- TEXT BLOCK:

=== Begin Enclosure ===

While implementing my own forward_list class template, I saw that some of the methods such as resize() require the type be DefaultInsertable. According to the documentation, DefaultInsertable
Specifies that an instance of the type can be default-constructed in-place by a given allocator.
I understand what DefaultConstructable means and I can enforce that my type T meets this requirement either by using the default_initializable concept or with the following template:
template <typename = std::enable_if_t<(T(),T{},true),int*>>
where T is any type
But how could I verify that a type can be default-constructed in place by a given allocator?
The custom is_default_insertable type trait, which is true if the type T models DefaultInsertable for an allocator type A.
To implement the condition, it is sufficient to verify whether the expression std::allocator_traits<A>::construct(std::declval<A&>(), std::declval<T*>()) is well-formed. The allocator type is not rebound because the construct() member function does not depend on it.
namespace detail {
template <typename, typename, typename = void>
struct is_default_insertable
: std::false_type {};
template <typename T, typename A>
struct is_default_insertable<T, A, std::void_t<decltype(std::allocator_traits<A>::construct(std::declval<A&>(), std::declval<T*>()))>>
: std::true_type {};
}
template <typename T, typename A>
struct is_default_insertable
: detail::is_default_insertable<T, A> {};
template <typename T, typename A>
inline constexpr bool is_default_insertable_v = is_default_insertable<T, A>::value;
Alternatively, the default_insertable concept, which is equivalent to the above type trait, can be implemented in the following way.
template <typename T, typename A>
concept default_insertable = requires(A& x, T* y)
{
std::allocator_traits<A>::construct(x, y);
};

=== End Enclosure ===

- THE DATA:
=== Begin Enclosure ===

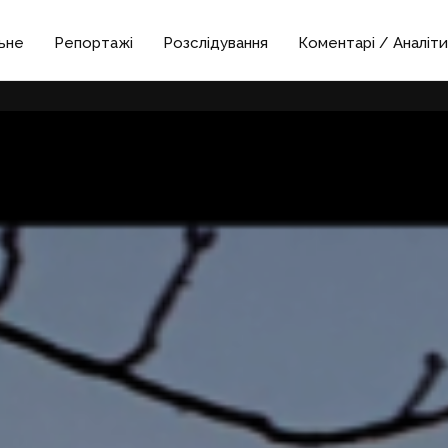
ьне
Репортажі
Розслідування
Коментарі / Аналіти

=== End Enclosure ===

- EXERCISE DIRECTIONS: Can you transcribe the stretch of the DefaultInsertable thread from "The custom is_default_insertable" through "depend on it."? Answer using only the forum thread on checking DefaultInsertable.

- ANSWER TO THE EXERCISE:
The custom is_default_insertable type trait, which is true if the type T models DefaultInsertable for an allocator type A.
To implement the condition, it is sufficient to verify whether the expression std::allocator_traits<A>::construct(std::declval<A&>(), std::declval<T*>()) is well-formed. The allocator type is not rebound because the construct() member function does not depend on it.